__TASK DESCRIPTION__. Within the records that follow, find every line containing the string "code". Copy those lines.

__SOURCE MATERIAL__.
▬▬▬▬▬▬▬▬▬▬
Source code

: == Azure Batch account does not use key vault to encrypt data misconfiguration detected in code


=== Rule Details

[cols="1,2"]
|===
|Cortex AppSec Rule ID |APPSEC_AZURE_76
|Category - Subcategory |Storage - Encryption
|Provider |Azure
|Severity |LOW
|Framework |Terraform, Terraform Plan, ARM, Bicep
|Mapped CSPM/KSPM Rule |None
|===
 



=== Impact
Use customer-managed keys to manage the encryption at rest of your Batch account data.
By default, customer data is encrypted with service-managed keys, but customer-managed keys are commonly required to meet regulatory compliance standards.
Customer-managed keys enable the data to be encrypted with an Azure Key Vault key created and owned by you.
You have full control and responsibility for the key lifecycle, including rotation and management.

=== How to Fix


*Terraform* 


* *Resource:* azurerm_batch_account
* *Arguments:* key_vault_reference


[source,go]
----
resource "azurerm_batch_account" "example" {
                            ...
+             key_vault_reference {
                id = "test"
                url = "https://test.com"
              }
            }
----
▬▬▬▬▬▬▬▬▬▬
__EXERCISE ANSWER__.
Source code
: == Azure Batch account does not use key vault to encrypt data misconfiguration detected in code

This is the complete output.